The British historian and Whig politician, Lord Macauley said, “In every age everybody knows that up to his time progressive improvements has been taking place; nobody seems to reckon on improvement in the next generation. We cannot absolutely prove that those are in error who say society has reached a turning point – that we have seen our best days. But so said all who came before us and with just as much apparent reason.”

And if mankind’s trajectory of progress is continued, which our history would suggest will be the case, then take comfort from someone who is “slightly past the prime of life” that all the indicators suggest to me that indeed the best is yet to be!

5 Replies to “Glass Half Full and Rising”

  1. In essence I agree with these sentiments but would take issue in regard to eradication of diseases and longevity.

    Diseases which have disappeared were in decline before any medical intervention and with improvements in sanitation, hygiene and nutrition – thank our engineers and farmers – more people survive the early years of childhood, and therefore, more people are living longer, because there are more people.

    Research into mummies from Egypt and South America reveal that with good living conditions, people lived to ripe old ages in the past.

    And anyone who does ancestry research, knows that going back centuries, when families commonly had a dozen children, with good living conditions, there would be a breakdown of age at death, similar to today, which ranged from the Fifties to the Nineties and beyond, as we see now.

    The belief is that living to 100 is more common today but the reality is that records prior to the mid to late 19th century were erratic and errors in birth dates common, and so ancestors who died in their Nineties, as quite a few did, may well have been much older.

    In fact, out of your list of positives, with which I wholeheartedly agree, it is in the realm of health that we have seen the greatest failures. Certainly the capacity of modern medicine in crisis/trauma means accident victims survive when once they would have died, but health in general is poorer and more so in children, with levels of serious and chronic disease higher than ever before.

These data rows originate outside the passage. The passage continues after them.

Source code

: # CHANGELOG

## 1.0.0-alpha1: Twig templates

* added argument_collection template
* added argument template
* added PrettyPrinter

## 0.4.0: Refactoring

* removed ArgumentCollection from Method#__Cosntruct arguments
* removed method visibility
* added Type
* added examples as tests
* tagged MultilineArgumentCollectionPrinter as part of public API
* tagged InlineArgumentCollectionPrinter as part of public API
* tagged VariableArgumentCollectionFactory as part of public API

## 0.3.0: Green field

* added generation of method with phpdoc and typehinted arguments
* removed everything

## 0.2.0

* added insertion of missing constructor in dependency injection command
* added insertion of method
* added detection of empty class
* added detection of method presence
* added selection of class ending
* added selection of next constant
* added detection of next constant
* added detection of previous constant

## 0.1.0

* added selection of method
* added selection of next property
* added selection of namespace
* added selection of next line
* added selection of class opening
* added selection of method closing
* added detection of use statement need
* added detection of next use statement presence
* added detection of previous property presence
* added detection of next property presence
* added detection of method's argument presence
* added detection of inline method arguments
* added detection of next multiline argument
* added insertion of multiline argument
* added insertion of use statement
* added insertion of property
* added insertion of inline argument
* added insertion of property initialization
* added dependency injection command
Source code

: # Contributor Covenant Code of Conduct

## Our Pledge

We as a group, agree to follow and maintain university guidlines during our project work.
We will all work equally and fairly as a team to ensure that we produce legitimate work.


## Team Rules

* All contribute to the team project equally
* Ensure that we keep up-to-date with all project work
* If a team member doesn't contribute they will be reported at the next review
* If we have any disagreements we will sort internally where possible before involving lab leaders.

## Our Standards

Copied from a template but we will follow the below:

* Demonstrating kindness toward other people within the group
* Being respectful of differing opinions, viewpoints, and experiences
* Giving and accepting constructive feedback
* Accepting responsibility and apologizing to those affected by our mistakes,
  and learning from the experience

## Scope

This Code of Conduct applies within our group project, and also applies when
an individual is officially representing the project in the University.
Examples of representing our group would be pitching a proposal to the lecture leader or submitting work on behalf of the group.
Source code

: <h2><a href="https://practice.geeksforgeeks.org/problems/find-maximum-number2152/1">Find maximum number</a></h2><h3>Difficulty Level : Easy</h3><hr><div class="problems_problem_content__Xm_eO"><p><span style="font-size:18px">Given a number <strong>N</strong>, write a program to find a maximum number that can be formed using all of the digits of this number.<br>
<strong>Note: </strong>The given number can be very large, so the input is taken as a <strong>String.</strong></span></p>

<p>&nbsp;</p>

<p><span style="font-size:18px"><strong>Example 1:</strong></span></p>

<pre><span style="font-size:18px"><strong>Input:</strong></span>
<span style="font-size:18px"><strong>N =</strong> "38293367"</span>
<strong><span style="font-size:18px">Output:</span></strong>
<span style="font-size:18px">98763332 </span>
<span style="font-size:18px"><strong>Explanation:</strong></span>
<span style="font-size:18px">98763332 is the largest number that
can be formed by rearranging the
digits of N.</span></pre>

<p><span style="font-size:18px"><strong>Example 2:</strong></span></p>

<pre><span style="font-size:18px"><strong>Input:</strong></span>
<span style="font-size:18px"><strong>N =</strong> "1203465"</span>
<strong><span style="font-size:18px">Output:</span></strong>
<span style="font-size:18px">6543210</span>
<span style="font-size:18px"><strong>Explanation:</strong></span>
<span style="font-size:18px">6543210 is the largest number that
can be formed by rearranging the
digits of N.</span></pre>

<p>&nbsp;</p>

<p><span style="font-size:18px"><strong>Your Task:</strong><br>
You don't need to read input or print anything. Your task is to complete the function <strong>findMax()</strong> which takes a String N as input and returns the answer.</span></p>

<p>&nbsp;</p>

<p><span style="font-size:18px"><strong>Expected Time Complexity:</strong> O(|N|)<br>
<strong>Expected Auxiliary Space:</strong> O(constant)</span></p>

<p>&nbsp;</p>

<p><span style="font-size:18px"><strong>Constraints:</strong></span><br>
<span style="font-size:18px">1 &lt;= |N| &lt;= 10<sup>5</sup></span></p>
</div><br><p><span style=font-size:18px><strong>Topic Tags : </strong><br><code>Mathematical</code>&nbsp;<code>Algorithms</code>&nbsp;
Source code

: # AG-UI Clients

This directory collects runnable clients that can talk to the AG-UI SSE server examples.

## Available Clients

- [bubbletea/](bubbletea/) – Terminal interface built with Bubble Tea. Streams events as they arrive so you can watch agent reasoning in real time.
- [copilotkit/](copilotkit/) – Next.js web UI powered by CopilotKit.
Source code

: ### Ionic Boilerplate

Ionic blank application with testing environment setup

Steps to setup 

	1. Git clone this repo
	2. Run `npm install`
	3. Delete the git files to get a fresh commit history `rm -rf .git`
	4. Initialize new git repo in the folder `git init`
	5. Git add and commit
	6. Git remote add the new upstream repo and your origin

    Improved sanitation and hygiene may have brought an end to terrible epidemics of Smallpox, Typhoid, Cholera and the like, but they are unlikely to have an impact on the new epidemics of Autism, Asthma, Allergies, Cancer, particularly Brain Cancer, now the biggest Cancer killer of children and young people, and Auto-immune diseases, to name just a few of the modern ‘curses’ our children face.

    And for this reason alone, world over-population may not be an issue within fifty years.

  2. The world has never in it’s long and turbulent history ever been this liveable…….or, in the words of the poet:

    PROFITS OF DOOM

    Now Chicken Licken squawked all day
    “Look out, the sky is falling!”
    And Jeremiahs squawk today
    “Look out, it’s global warming!”

    From biblical days their chorus ran
    “Repent! repent! Ye sinners!
    The end of the world is almost nigh!
    You’ll have no more hot dinners….”

    The Government heeded these prophets of doom
    Their bum they did get off it,
    They introduced a carbon tax –
    And turned doom into a profit!

  3. ‘Dog Bites Man’ doesn’t make it in the media.
    ‘Man Bites Dog’ does.
    Thank you for a very heartening dissertation, Ted.
    I have stopped buying newspapers and can hardly watch or listen to the news these days. You have eased my mind.

  4. Hi Ted
    What a great way to finish 2016 and prepare for 2017. I do not watch much news these days and I actually find that I do not miss too much. It was reassuring to see that your research has identified many areas where society is continuing to improve, so I look forward to 2017 with a view that it will be another year of improvements in society.